Abiraterone Acetate, Prednisone, and Apalutamide With or Without Ipilimumab or Cabazitaxel and Carboplatin in Treating Patients With Metastatic Castration-Resistant Prostate Cancer

Description

PRIMARY OBJECTIVES:

I. To estimate the overall survival (OS) of men with metastatic castration-resistant prostate cancer (mCRPC) who have SATISFACTORY features after to 8 weeks of maximal androgen receptor (AR)-inhibitory therapy and receive treatment with abiraterone acetate, prednisone and apalutamide plus or minus ipilimumab.

II. To estimate the OS of men with mCRPC who have UNSATISFACTORY features after to up to 8 weeks of maximal androgen receptor (AR)-inhibitory therapy and receive treatment with abiraterone acetate, prednisone, apalutamide, cabazitaxel and carboplatin.

III. To determine the TOXICITY PROFILE of the following combinations in men with mCRPC:

IIIa. Abiraterone acetate, prednisone, apalutamide. IIIb. Abiraterone acetate, prednisone, apalutamide and ipilimumab. IIIc. Abiraterone acetate, prednisone, apalutamide, cabazitaxel and carboplatin.

IV. To determine whether the BASELINE “AR RESPONSE SIGNATURE” correlates with SATISFACTORY or UNSATISFACTORY features after up to 8-weeks of treatment with abiraterone, prednisone and apalutamide.

SECONDARY OBJECTIVES:

I. To “pick the winner” in terms of time to treatment failure (TTF) between the following two combinations, in men with mCRPC and satisfactory features after 8 weeks of maximal AR-inhibitory therapy:

Ia.
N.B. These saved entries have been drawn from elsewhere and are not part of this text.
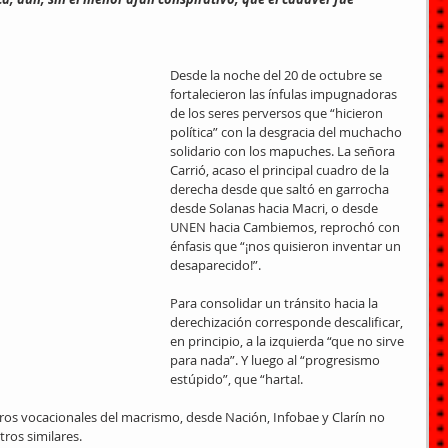
Desde la noche del 20 de octubre se 
fortalecieron las ínfulas impugnadoras 
de los seres perversos que “hicieron 
política” con la desgracia del muchacho 
solidario con los mapuches. La señora 
Carrió, acaso el principal cuadro de la 
derecha desde que saltó en garrocha 
desde Solanas hacia Macri, o desde 
UNEN hacia Cambiemos, reprochó con 
énfasis que “¡nos quisieron inventar un 
desaparecido!”.
Para consolidar un tránsito hacia la 
derechización corresponde descalificar, 
en principio, a la izquierda “que no sirve 
para nada”. Y luego al “progresismo 
estúpido”, que “harta!.
ros vocacionales del macrismo, desde Nación, Infobae y Clarín no 
ros similares.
Abiraterone acetate, prednisone, apalutamide. Ib. Abiraterone acetate, prednisone, apalutamide and ipilimumab. II. To determine the TTF in men with mCRPC and unsatisfactory features after up to 8 weeks of maximal AR-inhibitory therapy ted with abiraterone acetate, prednisone, apalutamide, cabazitaxel and carboplatin.
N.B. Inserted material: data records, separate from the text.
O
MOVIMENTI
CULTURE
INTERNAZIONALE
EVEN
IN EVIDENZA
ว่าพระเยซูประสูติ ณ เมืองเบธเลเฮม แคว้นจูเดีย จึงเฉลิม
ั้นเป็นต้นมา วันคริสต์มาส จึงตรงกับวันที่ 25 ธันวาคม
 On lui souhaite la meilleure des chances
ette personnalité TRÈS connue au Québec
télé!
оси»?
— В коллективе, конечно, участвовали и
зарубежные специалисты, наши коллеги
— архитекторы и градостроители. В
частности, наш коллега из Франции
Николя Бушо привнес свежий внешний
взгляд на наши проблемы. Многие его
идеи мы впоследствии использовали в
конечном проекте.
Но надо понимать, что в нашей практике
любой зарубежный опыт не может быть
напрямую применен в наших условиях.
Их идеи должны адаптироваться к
III. To determine whether the “baseline AR response signature” predicts for benefit by prognostic grouping (satisfactory/unsatisfactory) and treatment arm.
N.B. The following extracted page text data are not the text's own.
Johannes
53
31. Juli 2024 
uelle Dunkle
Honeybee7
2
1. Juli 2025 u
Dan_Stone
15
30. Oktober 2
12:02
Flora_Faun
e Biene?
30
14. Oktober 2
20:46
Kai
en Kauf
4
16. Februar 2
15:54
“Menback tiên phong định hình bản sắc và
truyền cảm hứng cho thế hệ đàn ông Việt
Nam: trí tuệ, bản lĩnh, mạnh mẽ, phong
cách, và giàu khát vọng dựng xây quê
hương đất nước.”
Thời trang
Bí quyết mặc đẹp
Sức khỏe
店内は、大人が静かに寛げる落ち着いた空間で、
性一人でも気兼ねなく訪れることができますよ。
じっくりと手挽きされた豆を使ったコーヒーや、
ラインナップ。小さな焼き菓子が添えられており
IV. To investigate therapy-specific marker signatures (immune based, bone based and anaplastic) and their link to outcome.

V. To collect and archive bone marrow biopsy, bone marrow aspirate, serum, plasma, and tissue samples in study patients for later hypothesis generating associations.

OUTLINE: After an 8-week lead-in phase, patients with satisfactory decline in serum markers are randomized to 1 of 2 arms (Arm 2A or 2B), and patients with unsatisfactory decline in serum markers are assigned to Arm 3.

LEAD-IN PHASE: Patients receive abiraterone acetate orally (PO) daily, prednisone PO twice daily (BID), and apalutamide PO daily for 8 weeks in the absence of disease progression or unexpected toxicity.

ARM 2A: Patients receive abiraterone acetate PO daily, prednisone PO BID, and apalutamide PO daily in the absence of disease progression or unexpected toxicity.

ARM 2B: Patients receive abiraterone acetate PO daily, prednisone PO BID, and apalutamide PO daily. Patients also receive ipilimumab intravenously (IV) over 90 minutes on day 1 of courses 4-7. Courses repeat every 3 weeks in the absence of disease progression or unexpected toxicity.

ARM 3: Patients receive abiraterone acetate PO daily, prednisone PO BID, and apalutamide PO daily. Patients also receive cabazitaxel IV over 60 minutes and carboplatin IV over 60 minutes on day 1 of courses 4-13. Courses repeat every 3 weeks in the absence of disease progression or unexpected toxicity.

After completion of study treatment, patients are followed up at 14 and 30 days, and then every 6 months thereafter.